PCC Northern Division Champions
- Conference: Pacific Coast Conference
- Record: 18–2 (10–0 PCC)
- Head coach: Hec Edmundson (9th season);
- Captain: Monty Snider
- Home arena: UW Pavilion

= 1928–29 Washington Huskies men's basketball team =

American college basketball season

The 1928–29 Washington Huskies men's basketball team represented the University of Washington for the 1928–29 NCAA college basketball season. Led by ninth-year head coach Hec Edmundson, the Huskies were members of the Pacific Coast Conference and played their home games on campus at the UW Pavilion in Seattle, Washington.

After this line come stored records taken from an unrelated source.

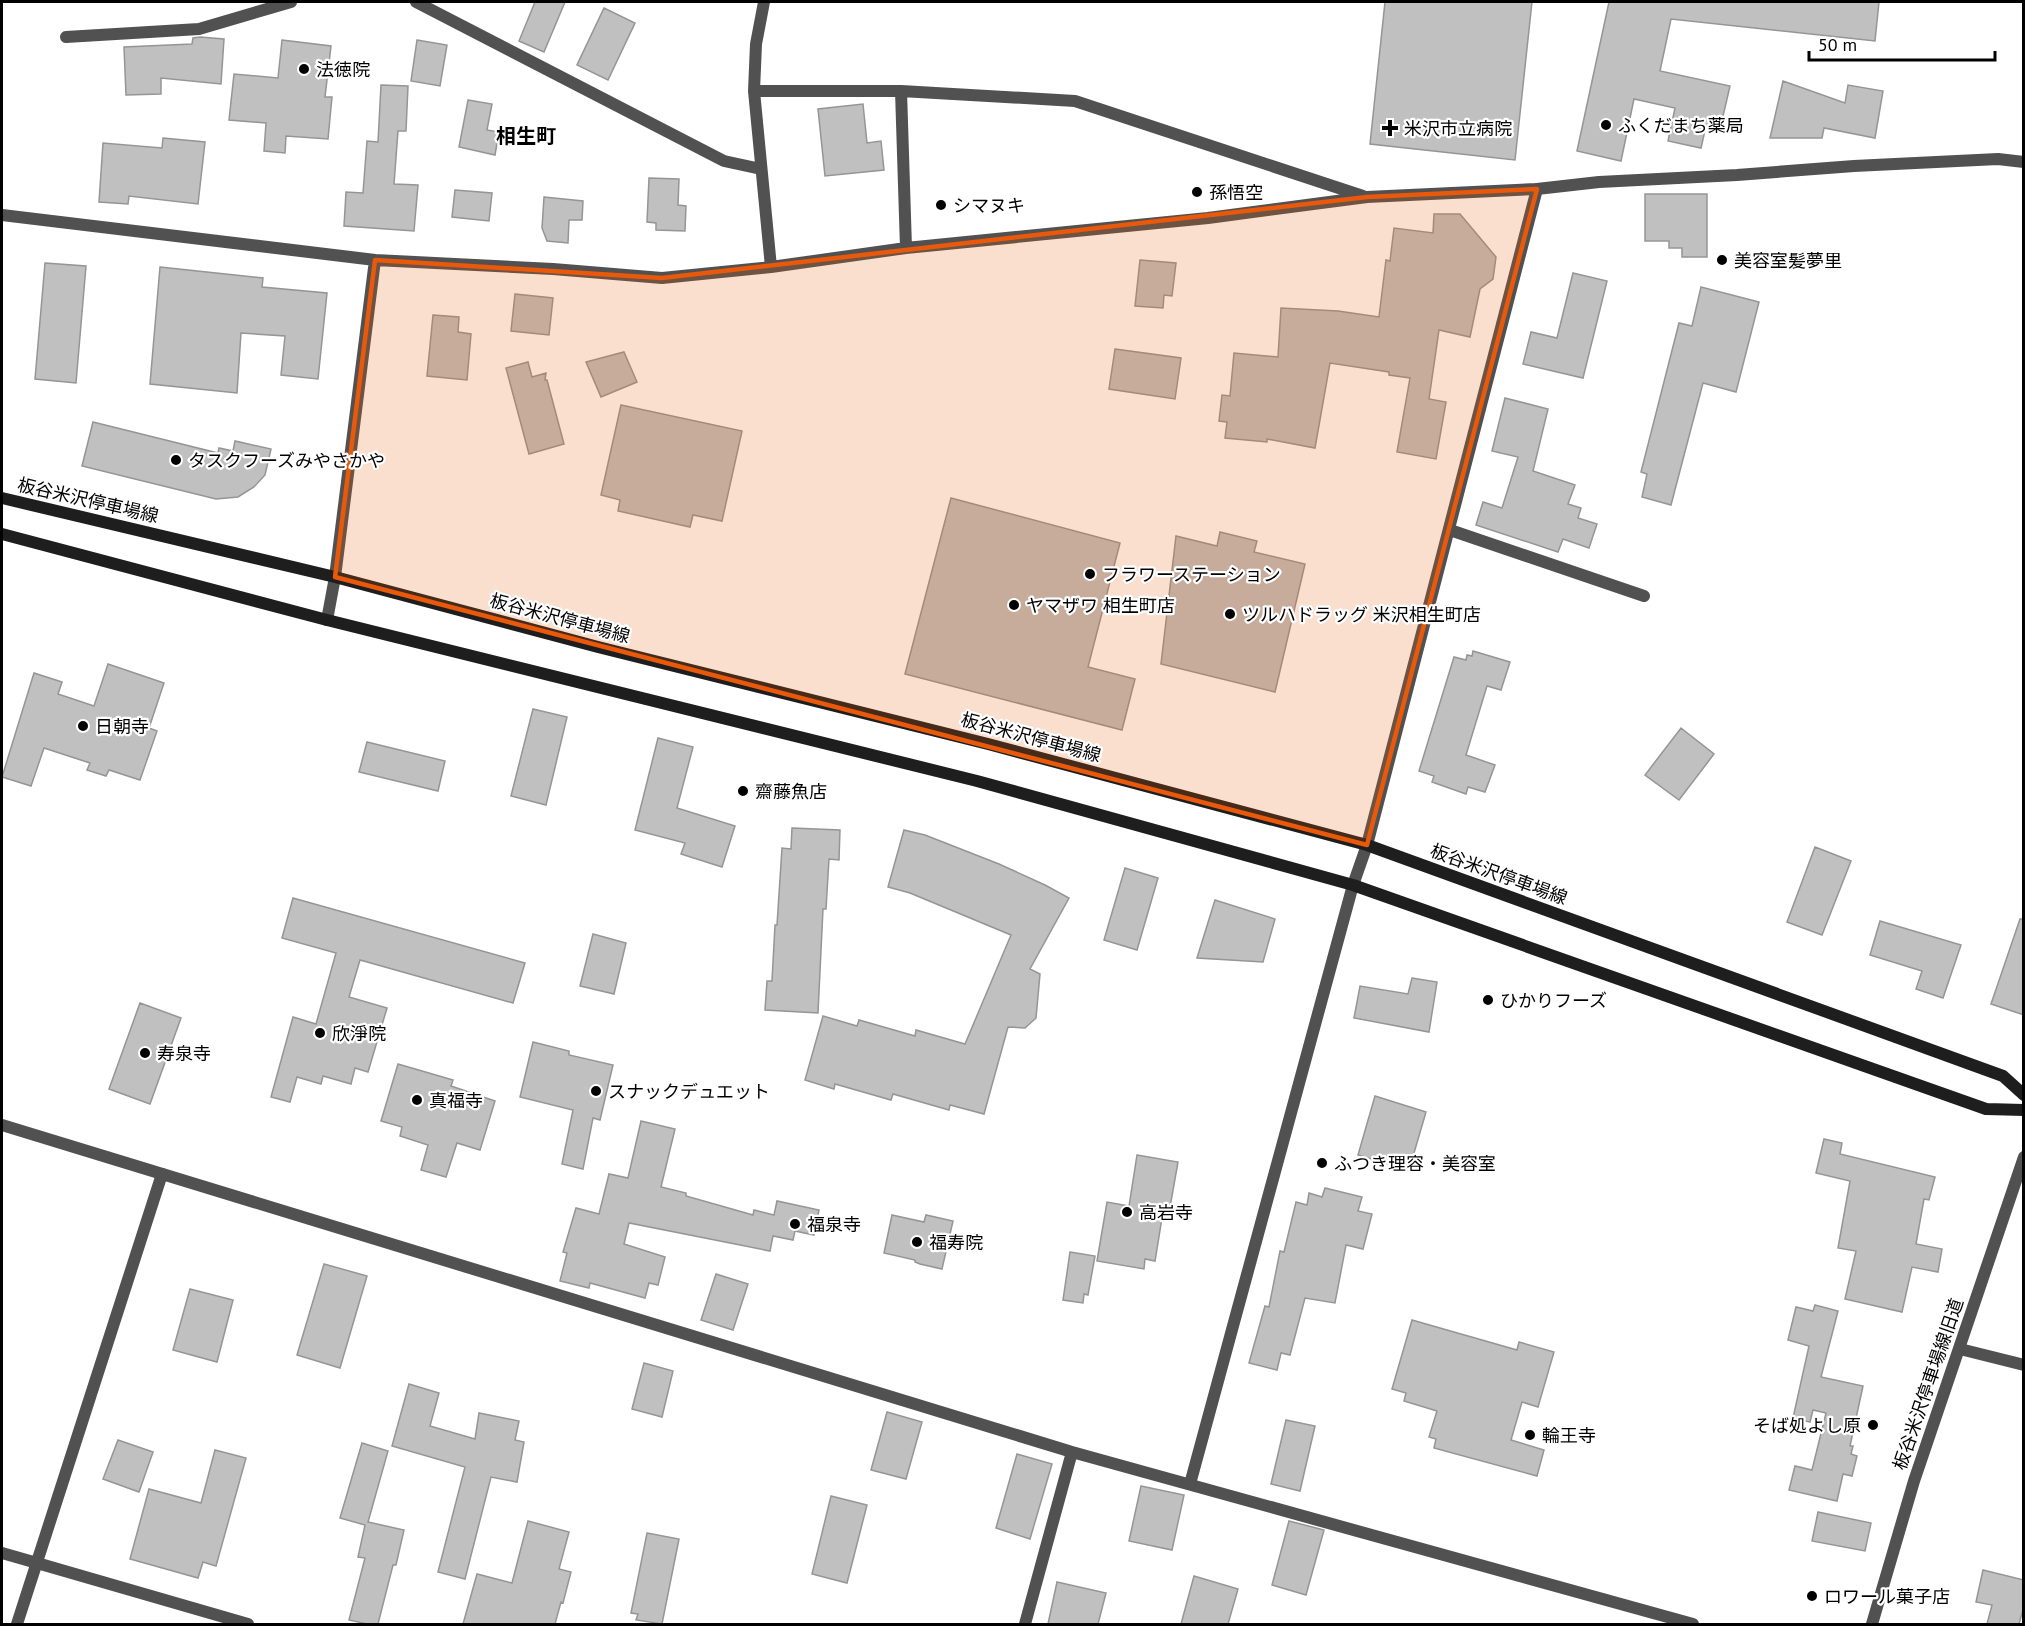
<svg xmlns="http://www.w3.org/2000/svg" width="2025" height="1626" viewBox="0 0 2025 1626" font-family="'PT Sans','Noto Sans JP',sans-serif">
<style>
.building{fill:#c0c0c0;stroke:#959595;stroke-width:1.5}
.lines{fill:none;stroke-linecap:round;stroke-linejoin:round}
.minor{stroke:#515151;stroke-width:12}
.tertiary{stroke:#515151;stroke-width:12}
.secondary{stroke:#1e1e1e;stroke-width:12}
.marked{fill:#e8590c;fill-opacity:0.2;stroke:#e8590c;stroke-width:4.5;stroke-linejoin:round}
.poi-dot{fill:#000;stroke:#fff;stroke-width:2}
.labels{text-anchor:middle;dominant-baseline:central;stroke-width:4.5;stroke-linejoin:round;paint-order:stroke}
.poi-label{font-size:18px;fill:#000;stroke:#fff;text-anchor:start}
.street-label{font-size:18px;fill:#000;stroke:#fff}
.neighbourhood-label{font-size:20px;font-weight:bold;fill:#000;stroke:#fff}
</style>
<rect width="100%" height="100%" fill="#fff"/>
<path class="building" d="M 535,2 L 565,2 L 544,52 L 519,41 Z
M 1385,2 L 1532,2 L 1515,160 L 1370,144 Z
M 1609,2 L 1879,2 L 1875,41 L 1671,19 L 1660,71 L 1730,86 L 1720,129 L 1706,126 L 1701,148 L 1668,141 L 1675,108 L 1634,99 L 1621,161 L 1577,151 Z
M 604,8 L 635,23 L 608,80 L 577,65 Z
M 200,37 L 224,39 L 221,84 L 161,78 L 161,94 L 126,95 L 124,47 L 192,44 L 193,38 Z
M 282,40 L 331,46 L 325,97 L 332,97 L 328,139 L 286,136 L 285,153 L 264,151 L 266,123 L 229,120 L 234,74 L 278,78 Z
M 417,40 L 447,45 L 440,86 L 411,81 Z
M 1783,81 L 1845,103 L 1848,85 L 1883,91 L 1875,138 L 1824,128 L 1822,138 L 1770,138 Z
M 381,85 L 408,86 L 406,131 L 398,131 L 394,184 L 418,185 L 414,231 L 344,226 L 346,192 L 363,193 L 367,141 L 378,142 Z
M 468,100 L 492,104 L 487,130 L 499,132 L 495,155 L 459,147 Z
M 863,104 L 867,143 L 881,141 L 884,170 L 825,176 L 818,109 Z
M 163,138 L 205,142 L 198,204 L 129,196 L 128,204 L 99,202 L 103,143 L 162,148 Z
M 649,178 L 679,179 L 678,205 L 686,206 L 685,231 L 656,230 L 656,223 L 647,222 Z
M 455,190 L 492,193 L 489,221 L 452,217 Z
M 1645,194 L 1707,194 L 1707,257 L 1682,257 L 1682,248 L 1669,248 L 1669,241 L 1645,241 Z
M 544,197 L 583,201 L 582,220 L 569,220 L 568,243 L 547,241 L 542,228 Z
M 1434,214 L 1460,214 L 1496,257 L 1493,279 L 1480,289 L 1470,337 L 1439,330 L 1429,399 L 1446,402 L 1436,459 L 1397,452 L 1410,378 L 1389,375 L 1389,372 L 1330,363 L 1315,448 L 1267,439 L 1267,442 L 1225,438 L 1227,422 L 1219,421 L 1222,395 L 1230,396 L 1234,353 L 1278,357 L 1281,308 L 1338,311 L 1379,317 L 1386,260 L 1390,261 L 1394,228 L 1433,233 Z
M 1140,260 L 1176,263 L 1172,296 L 1164,295 L 1163,308 L 1135,306 Z
M 45,263 L 86,266 L 76,383 L 35,379 Z
M 160,267 L 263,278 L 262,287 L 327,293 L 318,379 L 281,375 L 285,336 L 241,333 L 237,393 L 150,384 Z
M 1573,273 L 1607,281 L 1583,378 L 1523,364 L 1531,332 L 1557,338 Z
M 1701,287 L 1759,302 L 1736,392 L 1703,383 L 1671,505 L 1642,497 L 1647,474 L 1641,472 L 1679,323 L 1692,326 Z
M 515,294 L 553,298 L 549,335 L 511,331 Z
M 433,315 L 459,317 L 458,332 L 471,334 L 467,380 L 427,376 Z
M 1115,349 L 1181,358 L 1175,399 L 1109,389 Z
M 624,352 L 637,382 L 601,397 L 586,362 Z
M 528,362 L 532,377 L 546,373 L 545,380 L 547,380 L 564,444 L 529,454 L 506,368 Z
M 1505,398 L 1548,409 L 1533,471 L 1575,485 L 1568,504 L 1581,508 L 1578,518 L 1597,524 L 1589,548 L 1563,539 L 1558,552 L 1476,525 L 1483,502 L 1502,508 L 1518,457 L 1492,451 Z
M 621,405 L 742,431 L 722,521 L 693,515 L 690,527 L 618,511 L 620,500 L 601,495 Z
M 93,422 L 218,453 L 219,448 L 233,451 L 235,441 L 271,449 L 265,475 L 254,487 L 238,497 L 216,499 L 82,466 Z
M 951,498 L 1120,543 L 1088,667 L 1135,679 L 1122,730 L 905,674 Z
M 1220,532 L 1257,541 L 1254,552 L 1305,564 L 1275,692 L 1161,664 L 1176,536 L 1217,546 Z
M 1473,651 L 1510,662 L 1501,690 L 1487,686 L 1466,755 L 1495,765 L 1485,792 L 1468,787 L 1466,794 L 1432,782 L 1434,776 L 1419,771 L 1454,657 L 1466,660 L 1467,655 L 1472,656 Z
M 108,664 L 164,683 L 149,728 L 157,731 L 140,780 L 109,770 L 106,776 L 87,770 L 90,763 L 44,748 L 31,786 L 2,777 L 34,673 L 62,682 L 58,694 L 94,706 Z
M 533,709 L 567,717 L 546,805 L 511,796 Z
M 1681,728 L 1714,754 L 1679,800 L 1645,775 Z
M 658,738 L 693,747 L 677,808 L 735,826 L 722,867 L 681,854 L 685,843 L 635,830 Z
M 367,742 L 445,761 L 438,791 L 359,772 Z
M 792,828 L 840,830 L 839,860 L 829,859 L 826,909 L 823,909 L 818,1013 L 765,1010 L 767,981 L 772,981 L 775,925 L 777,925 L 782,848 L 791,849 Z
M 904,830 L 925,835 L 999,864 L 1045,885 L 1069,898 L 1030,969 L 1040,974 L 1036,1018 L 1025,1028 L 1008,1027 L 984,1114 L 950,1105 L 949,1110 L 893,1094 L 891,1100 L 835,1084 L 834,1089 L 805,1080 L 823,1016 L 857,1026 L 859,1020 L 915,1036 L 916,1030 L 965,1044 L 1011,935 L 910,893 L 888,887 Z
M 1815,847 L 1851,861 L 1822,935 L 1787,922 Z
M 1125,868 L 1158,878 L 1137,950 L 1104,940 Z
M 293,898 L 525,963 L 513,1003 L 360,960 L 349,997 L 387,1008 L 368,1072 L 355,1068 L 351,1084 L 323,1076 L 321,1084 L 297,1077 L 290,1102 L 271,1097 L 293,1017 L 316,1024 L 336,953 L 282,938 Z
M 1215,900 L 1275,919 L 1263,962 L 1197,958 Z
M 2020,919 L 2024,919 L 2024,1015 L 1991,1004 Z
M 1880,921 L 1961,945 L 1943,998 L 1916,989 L 1922,971 L 1870,955 Z
M 593,934 L 626,943 L 614,994 L 580,986 Z
M 1412,978 L 1437,982 L 1429,1032 L 1354,1018 L 1360,986 L 1408,994 Z
M 140,1003 L 181,1018 L 150,1104 L 109,1089 Z
M 533,1042 L 569,1051 L 569,1055 L 613,1065 L 600,1120 L 593,1118 L 583,1169 L 562,1164 L 573,1110 L 520,1097 Z
M 398,1064 L 453,1080 L 451,1086 L 495,1101 L 480,1150 L 457,1143 L 446,1177 L 421,1170 L 428,1145 L 400,1136 L 402,1127 L 381,1121 Z
M 1375,1096 L 1426,1112 L 1409,1170 L 1358,1155 Z
M 641,1121 L 675,1129 L 661,1187 L 686,1193 L 686,1196 L 753,1215 L 754,1210 L 774,1215 L 777,1201 L 819,1210 L 814,1235 L 795,1231 L 793,1240 L 773,1236 L 770,1251 L 629,1223 L 624,1244 L 665,1257 L 658,1285 L 649,1283 L 645,1298 L 590,1283 L 589,1288 L 560,1281 L 567,1253 L 563,1252 L 576,1208 L 599,1214 L 609,1174 L 628,1178 Z
M 1824,1139 L 1842,1143 L 1840,1154 L 1935,1177 L 1929,1200 L 1924,1199 L 1916,1244 L 1942,1249 L 1938,1272 L 1912,1267 L 1902,1312 L 1845,1299 L 1856,1251 L 1838,1248 L 1850,1181 L 1816,1173 Z
M 1137,1155 L 1178,1162 L 1169,1213 L 1163,1212 L 1155,1261 L 1145,1259 L 1144,1269 L 1097,1261 L 1107,1202 L 1129,1206 Z
M 1325,1188 L 1362,1197 L 1358,1211 L 1372,1214 L 1363,1249 L 1346,1245 L 1335,1303 L 1305,1298 L 1290,1355 L 1281,1353 L 1277,1370 L 1249,1363 L 1265,1306 L 1269,1307 L 1280,1251 L 1284,1252 L 1296,1202 L 1307,1205 L 1309,1193 L 1322,1197 Z
M 892,1215 L 924,1222 L 926,1215 L 953,1221 L 942,1269 L 920,1264 L 915,1262 L 915,1260 L 884,1253 Z
M 1070,1252 L 1095,1256 L 1088,1295 L 1084,1294 L 1083,1303 L 1063,1300 Z
M 324,1264 L 367,1276 L 340,1368 L 297,1355 Z
M 716,1274 L 748,1284 L 733,1330 L 701,1320 Z
M 190,1289 L 233,1300 L 217,1362 L 173,1350 Z
M 1815,1305 L 1838,1311 L 1821,1377 L 1863,1386 L 1850,1446 L 1853,1446 L 1851,1454 L 1857,1456 L 1852,1476 L 1843,1474 L 1837,1501 L 1789,1490 L 1795,1466 L 1812,1470 L 1826,1413 L 1813,1410 L 1810,1422 L 1793,1418 L 1809,1346 L 1788,1340 L 1796,1307 L 1813,1311 Z
M 1412,1320 L 1517,1350 L 1519,1342 L 1554,1352 L 1538,1407 L 1522,1402 L 1511,1440 L 1544,1450 L 1537,1476 L 1434,1448 L 1436,1439 L 1429,1437 L 1437,1411 L 1404,1401 L 1406,1393 L 1392,1389 Z
M 644,1363 L 673,1371 L 662,1417 L 632,1409 Z
M 409,1384 L 439,1393 L 430,1426 L 475,1439 L 479,1413 L 519,1421 L 515,1440 L 524,1442 L 517,1482 L 491,1477 L 465,1579 L 438,1572 L 465,1467 L 392,1446 Z
M 887,1412 L 922,1422 L 906,1479 L 871,1470 Z
M 1286,1420 L 1315,1426 L 1300,1491 L 1271,1484 Z
M 118,1440 L 153,1452 L 139,1492 L 103,1479 Z
M 362,1443 L 388,1451 L 368,1522 L 404,1530 L 396,1565 L 393,1565 L 378,1624 L 367,1624 L 349,1620 L 365,1558 L 358,1557 L 365,1525 L 340,1518 Z
M 215,1450 L 246,1458 L 216,1566 L 203,1562 L 198,1578 L 130,1559 L 149,1489 L 201,1503 Z
M 1017,1454 L 1052,1464 L 1030,1539 L 996,1528 Z
M 1141,1486 L 1184,1495 L 1172,1550 L 1129,1541 Z
M 831,1496 L 867,1505 L 847,1583 L 812,1574 Z
M 1818,1512 L 1871,1523 L 1865,1551 L 1812,1541 Z
M 528,1521 L 569,1532 L 559,1569 L 571,1572 L 563,1603 L 561,1602 L 555,1624 L 463,1624 L 477,1574 L 512,1583 Z
M 1289,1521 L 1324,1530 L 1306,1595 L 1272,1585 Z
M 647,1533 L 679,1539 L 662,1624 L 636,1620 L 638,1614 L 631,1613 Z
M 1983,1570 L 2024,1580 L 2024,1606 L 2019,1624 L 1987,1624 L 1992,1605 L 1976,1602 Z
M 1194,1576 L 1238,1589 L 1228,1624 L 1181,1624 Z
M 1057,1582 L 1106,1593 L 1098,1624 L 1048,1624 Z"/>
<g class="lines">
<path class="minor" d="M 416,2 L 724,161 L 761,169
M 764,2 L 756,44 L 754,91 L 771,267
M 66,37 L 199,29 L 291,2
M 754,91 L 901,91 L 906,248
M 901,91 L 1075,101 L 1363,196
M 2,215 L 375,260 L 553,269 L 662,278 L 771,267 L 906,248 L 1208,218 L 1367,197 L 1537,189 L 1599,182 L 1737,175 L 1854,166 L 1998,159 L 2024,162
M 1450,530 L 1644,596
M 327,620 L 335,577 L 375,260
M 2,1125 L 1072,1452 L 1693,1624
M 1960,1349 L 2024,1365
M 37,1563 L 248,1624
M 1025,1624 L 1072,1452"/>
<path class="tertiary" d="M 1190,1484 L 1353,885 L 1367,845 L 1537,189
M 2,1553 L 37,1563
M 17,1624 L 162,1174
M 1872,1624 L 1914,1481 L 2024,1157"/>
<path class="secondary" d="M 2,498 L 335,577 L 598,647 L 988,744 L 1367,845 L 2003,1076 L 2024,1095
M 2,534 L 327,620 L 977,781 L 1353,885 L 1986,1109 L 2024,1110"/>
</g>
<path class="marked" d="M 1537,189 L 1367,845 L 335,577 L 375,260 L 662,278 L 1367,197 Z"/>
<g class="poi-dot">
<circle cx="304" cy="69" r="6"/>
<circle cx="1606" cy="125" r="6"/>
<path d="M1387 119h6v6h6v6h-6v6h-6v-6h-6v-6h6z"/>
<circle cx="1197" cy="192" r="6"/>
<circle cx="941" cy="205" r="6"/>
<circle cx="1722" cy="260" r="6"/>
<circle cx="176" cy="460" r="6"/>
<circle cx="1090" cy="574" r="6"/>
<circle cx="1014" cy="605" r="6"/>
<circle cx="1230" cy="614" r="6"/>
<circle cx="83" cy="726" r="6"/>
<circle cx="743" cy="791" r="6"/>
<circle cx="1488" cy="1000" r="6"/>
<circle cx="320" cy="1033" r="6"/>
<circle cx="145" cy="1053" r="6"/>
<circle cx="596" cy="1091" r="6"/>
<circle cx="417" cy="1100" r="6"/>
<circle cx="1322" cy="1163" r="6"/>
<circle cx="1127" cy="1212" r="6"/>
<circle cx="795" cy="1224" r="6"/>
<circle cx="917" cy="1242" r="6"/>
<circle cx="1873" cy="1425" r="6"/>
<circle cx="1530" cy="1435" r="6"/>
<circle cx="1812" cy="1596" r="6"/>
</g>
<g class="labels">
<g class="poi-label">
<text x="316" y="69">法徳院</text>
<text x="1618" y="125">ふくだまち薬局</text>
<text x="1404" y="128">米沢市立病院</text>
<text x="1209" y="192">孫悟空</text>
<text x="953" y="205">シマヌキ</text>
<text x="1734" y="260">美容室髪夢里</text>
<text x="188" y="460">タスクフーズみやさかや</text>
<text x="1102" y="574">フラワーステーション</text>
<text x="1026" y="605">ヤマザワ 相生町店</text>
<text x="1242" y="614">ツルハドラッグ 米沢相生町店</text>
<text x="95" y="726">日朝寺</text>
<text x="755" y="791">齋藤魚店</text>
<text x="1500" y="1000">ひかりフーズ</text>
<text x="332" y="1033">欣淨院</text>
<text x="157" y="1053">寿泉寺</text>
<text x="608" y="1091">スナックデュエット</text>
<text x="429" y="1100">真福寺</text>
<text x="1334" y="1163">ふつき理容・美容室</text>
<text x="1139" y="1212">高岩寺</text>
<text x="807" y="1224">福泉寺</text>
<text x="929" y="1242">福寿院</text>
<text x="1861" y="1425" text-anchor="end">そば処よし原</text>
<text x="1542" y="1435">輪王寺</text>
<text x="1824" y="1596">ロワール菓子店</text>
</g>
<g class="street-label">
<text transform="translate(88 500) rotate(13)">板谷米沢停車場線</text>
<text transform="translate(560 618) rotate(15)">板谷米沢停車場線</text>
<text transform="translate(1031 737) rotate(15)">板谷米沢停車場線</text>
<text transform="translate(1499 874) rotate(20)">板谷米沢停車場線</text>
<text transform="translate(1928 1384) rotate(-71)">板谷米沢停車場線旧道</text>
</g>
<g class="neighbourhood-label">
<text x="526" y="136">相生町</text>
</g>
</g>
<rect width="2025" height="1626" fill="none" stroke="#000000" stroke-width="6"/>
<path d="M1809 51v9h186v-9" fill="none" stroke="#000000" stroke-width="3"/>
<text x="1818" y="51" font-size="18" fill="#000000" stroke="#ffffff" stroke-width="4.5" paint-order="stroke">50 m</text>
</svg>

The Huskies were 18–0 overall in the regular season and 10–0 in conference play; first in the Northern division for a second consecutive year. Undefeated Washington hosted Southern division winner California in the Pacific Coast championship series, but lost two straight. It was the sixth consecutive win for the Southern division in the title series.

The National Invitation Tournament (NIT) debuted in 1938, and the NCAA Tournament in 1939.

==Postseason results==

| Date time, TV | Opponent | Result | Record | Site (attendance) city, state |
Pacific Coast Conference Playoff Series
| Fri, March 1 | California Game One | L 31–43 | 18–1 | UW Pavilion (8,000) Seattle, Washington |
| Sat, March 2 | California Game Two | L 27–30 | 18–2 | UW Pavilion (8,000) Seattle, Washington |
*Non-conference game. (#) Tournament seedings in parentheses. All times are in Pacific time.